### What to work on
Continue the report on the chronic Lyme disease treatment study from the point where it stops.

(Exercise text Opens)

INTENSIVE TREATMENT HELPS PEOPLE WITH CHRONIC LYME DISEASE

Report from the NIH-funded Columbia Study of Chronic Neurologic Lyme
Disease

Jackson, New Jersey, November 2, 2004-Patients with chronic Lyme
disease retreated with 10 weeks of intravenous antibiotics showed
significant improvement in cognition and other symptoms, said
Columbia university neuropsychiatrist Brian Fallon, MD, principal
investigator for a $4.7 million study funded by the National
Institutes of Health. Fallon presented the results for the first
time at the October 22 conference jointly sponsored by the national
New Jersey based Lyme Disease Association (LDA) in conjunction with
Columbia University.

To be eligible for the study, patients had to have chronic Lyme
disease with ongoing memory impairment. All had previously been
treated with at least 3 weeks of IV antibiotics and relapsed. All
patients in the study were tested with cutting-edge brain-imaging
techniques, and significant improvement in neurocognitive function
was seen over the 10-week IV antibiotic retreatment period.

"This is the first randomized controlled trial of chronic neurologic
Lyme disease; the results support the benefit of a repeated course
of longer-term intravenous antibiotic therapy for patients with a
return of cognitive problems", said Fallon.

Lyme disease is caused by a spiral-shaped bacteria carried by poppy-
seed-sized ticks and is rapidly spreading throughout the United
States. The numbers of cases reported to the Centers for Disease
Control and Prevention (CDC) increased 40% to 24,000 cases in 2002.
The CDC estimates that reported cases represent less than 10% of
true cases-about 240,000 Americans may have contracted new cases in
2002 nationwide.

(Exercise text Closes)
(Given data Opens)

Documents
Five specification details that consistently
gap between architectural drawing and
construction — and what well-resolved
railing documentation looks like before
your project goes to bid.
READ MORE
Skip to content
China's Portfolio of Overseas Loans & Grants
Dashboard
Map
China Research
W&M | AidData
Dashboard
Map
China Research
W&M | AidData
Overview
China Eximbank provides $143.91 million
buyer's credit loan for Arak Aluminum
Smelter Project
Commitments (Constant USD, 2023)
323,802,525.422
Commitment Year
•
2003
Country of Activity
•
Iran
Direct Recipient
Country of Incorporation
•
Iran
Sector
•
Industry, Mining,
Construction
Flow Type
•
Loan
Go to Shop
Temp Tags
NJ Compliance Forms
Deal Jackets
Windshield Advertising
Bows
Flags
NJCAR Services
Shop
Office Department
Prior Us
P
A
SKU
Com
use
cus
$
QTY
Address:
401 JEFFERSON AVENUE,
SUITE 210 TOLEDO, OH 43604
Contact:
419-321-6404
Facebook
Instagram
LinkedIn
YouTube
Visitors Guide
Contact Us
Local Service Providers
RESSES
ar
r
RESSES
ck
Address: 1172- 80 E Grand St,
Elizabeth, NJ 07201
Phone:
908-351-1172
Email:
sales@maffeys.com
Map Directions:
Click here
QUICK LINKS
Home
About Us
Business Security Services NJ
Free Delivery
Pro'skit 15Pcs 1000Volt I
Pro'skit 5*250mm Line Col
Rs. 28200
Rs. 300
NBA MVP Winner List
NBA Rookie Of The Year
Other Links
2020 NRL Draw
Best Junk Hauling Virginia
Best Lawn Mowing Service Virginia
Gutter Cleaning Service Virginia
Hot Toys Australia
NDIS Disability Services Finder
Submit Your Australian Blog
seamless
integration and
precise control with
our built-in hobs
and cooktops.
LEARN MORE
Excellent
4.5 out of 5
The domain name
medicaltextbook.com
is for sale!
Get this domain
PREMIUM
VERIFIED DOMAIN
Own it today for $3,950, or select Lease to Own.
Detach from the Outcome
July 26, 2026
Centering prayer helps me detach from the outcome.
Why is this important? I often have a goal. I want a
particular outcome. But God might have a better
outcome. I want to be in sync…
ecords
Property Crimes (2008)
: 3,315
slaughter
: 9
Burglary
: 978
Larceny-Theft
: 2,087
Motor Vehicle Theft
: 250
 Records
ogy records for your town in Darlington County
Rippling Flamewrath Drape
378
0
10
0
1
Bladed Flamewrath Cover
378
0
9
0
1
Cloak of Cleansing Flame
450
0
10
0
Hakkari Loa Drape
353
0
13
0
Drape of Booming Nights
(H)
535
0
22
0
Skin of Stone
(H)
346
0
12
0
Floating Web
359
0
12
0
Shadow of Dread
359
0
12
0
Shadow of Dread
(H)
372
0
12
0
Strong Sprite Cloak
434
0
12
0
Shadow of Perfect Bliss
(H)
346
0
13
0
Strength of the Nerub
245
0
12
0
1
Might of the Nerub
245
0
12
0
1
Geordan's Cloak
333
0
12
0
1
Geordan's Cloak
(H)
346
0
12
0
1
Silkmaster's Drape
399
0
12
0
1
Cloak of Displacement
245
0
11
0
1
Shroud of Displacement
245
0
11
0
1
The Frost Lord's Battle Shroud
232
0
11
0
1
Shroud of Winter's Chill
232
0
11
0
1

(Given data Closes)
(Given data Opens)

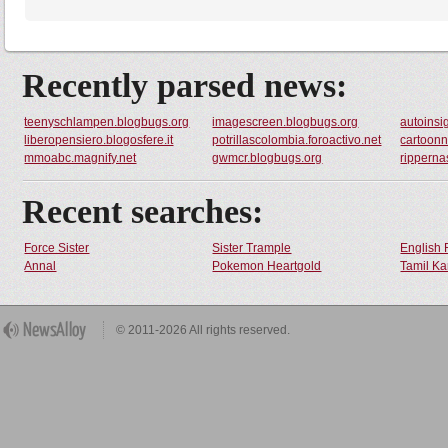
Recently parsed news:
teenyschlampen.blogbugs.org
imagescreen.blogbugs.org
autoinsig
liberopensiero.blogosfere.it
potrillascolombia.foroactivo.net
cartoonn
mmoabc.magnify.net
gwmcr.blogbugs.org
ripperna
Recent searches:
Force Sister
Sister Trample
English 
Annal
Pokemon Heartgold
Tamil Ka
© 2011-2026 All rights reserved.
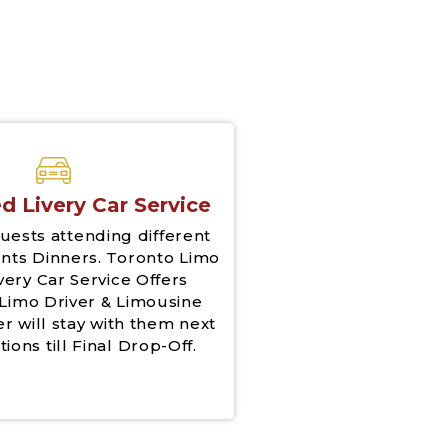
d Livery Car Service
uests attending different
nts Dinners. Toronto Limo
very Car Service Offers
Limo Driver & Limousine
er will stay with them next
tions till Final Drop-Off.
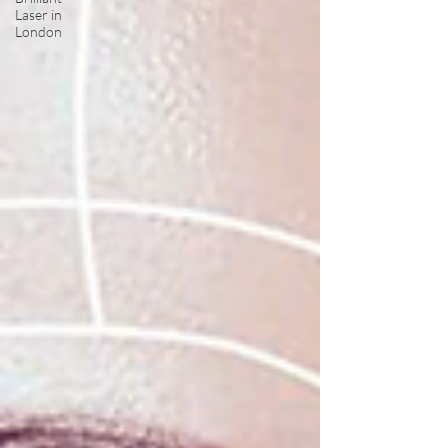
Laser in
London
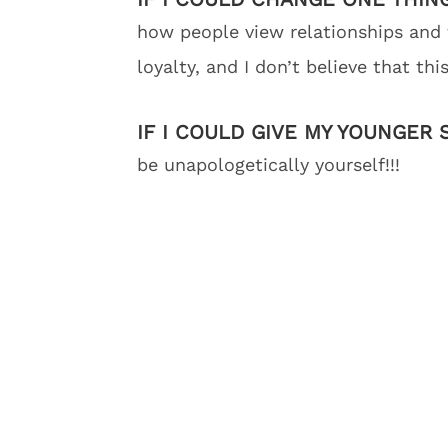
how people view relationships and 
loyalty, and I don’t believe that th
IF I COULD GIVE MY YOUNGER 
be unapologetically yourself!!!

(Given data Closes)
(Given data Opens)

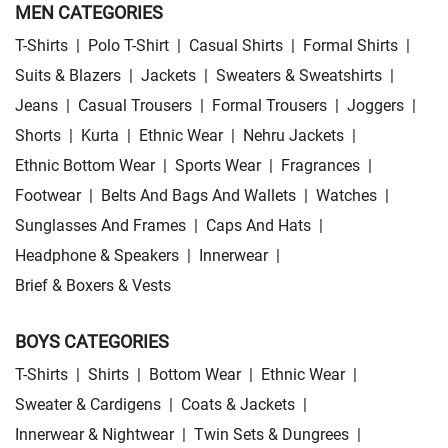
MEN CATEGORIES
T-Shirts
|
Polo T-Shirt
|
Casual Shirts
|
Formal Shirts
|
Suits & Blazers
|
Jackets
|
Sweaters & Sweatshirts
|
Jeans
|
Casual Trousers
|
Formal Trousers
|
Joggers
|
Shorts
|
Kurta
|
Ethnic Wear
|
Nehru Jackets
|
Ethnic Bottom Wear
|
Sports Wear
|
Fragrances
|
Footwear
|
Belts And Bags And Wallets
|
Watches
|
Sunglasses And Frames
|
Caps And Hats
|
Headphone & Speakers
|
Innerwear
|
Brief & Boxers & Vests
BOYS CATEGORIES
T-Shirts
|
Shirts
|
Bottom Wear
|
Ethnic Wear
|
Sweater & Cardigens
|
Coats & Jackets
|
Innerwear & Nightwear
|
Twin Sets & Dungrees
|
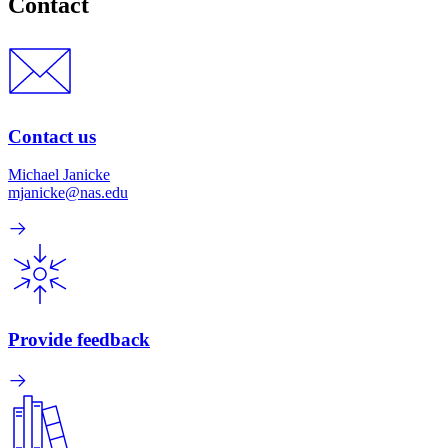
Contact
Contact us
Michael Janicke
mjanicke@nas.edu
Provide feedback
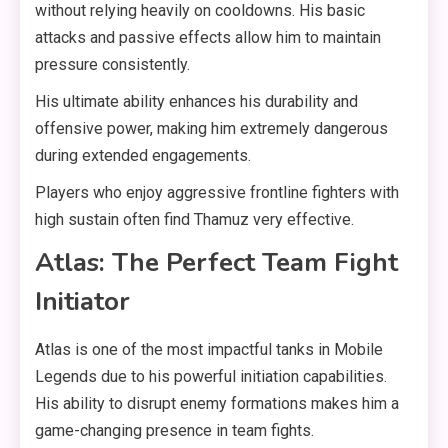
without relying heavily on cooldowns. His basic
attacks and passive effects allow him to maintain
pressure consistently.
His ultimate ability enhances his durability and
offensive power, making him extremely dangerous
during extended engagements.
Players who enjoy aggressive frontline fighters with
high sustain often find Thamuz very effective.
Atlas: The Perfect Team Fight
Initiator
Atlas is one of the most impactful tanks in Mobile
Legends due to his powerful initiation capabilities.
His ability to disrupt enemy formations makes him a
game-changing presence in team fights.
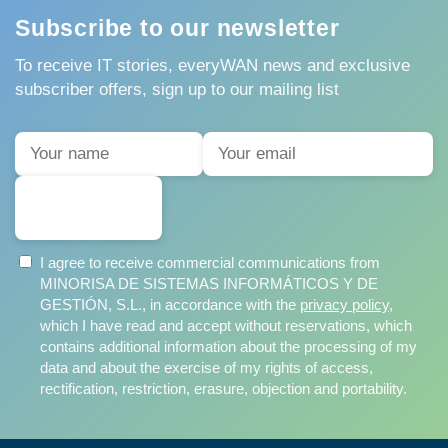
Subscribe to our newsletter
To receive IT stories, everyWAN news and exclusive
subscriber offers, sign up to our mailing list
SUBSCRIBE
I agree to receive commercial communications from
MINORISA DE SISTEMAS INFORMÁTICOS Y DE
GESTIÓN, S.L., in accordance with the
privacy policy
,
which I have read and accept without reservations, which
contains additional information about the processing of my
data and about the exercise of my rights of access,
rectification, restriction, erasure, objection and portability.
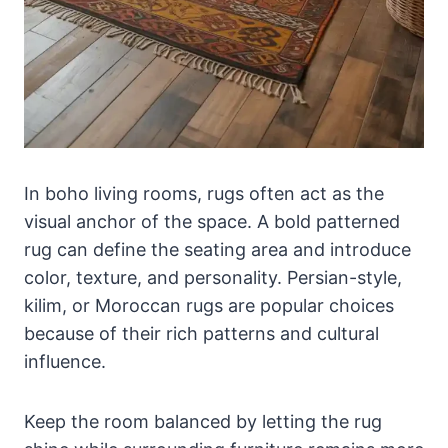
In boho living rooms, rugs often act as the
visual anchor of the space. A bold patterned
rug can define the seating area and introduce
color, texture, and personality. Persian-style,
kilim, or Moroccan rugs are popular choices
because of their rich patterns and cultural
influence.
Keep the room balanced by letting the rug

(Given data Closes)

### Result of the task
Almost 300 healthcare professionals from around the country attended
the conference, which was held in Westchester County, New York, one
of the country's most endemic areas. Lyme disease is a world-wide
emerging infection representing 90% of all cases of vector-borne
diseases in the US. It is often complicated by co-infections that
make diagnosis and treatment more complex.

Sherwood Casjens, PhD, university of Utah School of Medicine, and a
renowned genome team including Claire Fraser, PhD, President, The
Institute of Genomic Research (TIGR), presented new information that
Borrelia burgdorferi, the spiral-shaped bacteria that cause Lyme
disease, are able to freely exchange genetic material among
themselves, potentially making diagnosis and treatment difficult.
The team of researchers concluded that frequent recombination may
help the bacteria survive in ticks and in the animals they feed on,
including humans. The research was published in the Sept. 28 issue
of The Proceedings of the National Academy of Sciences.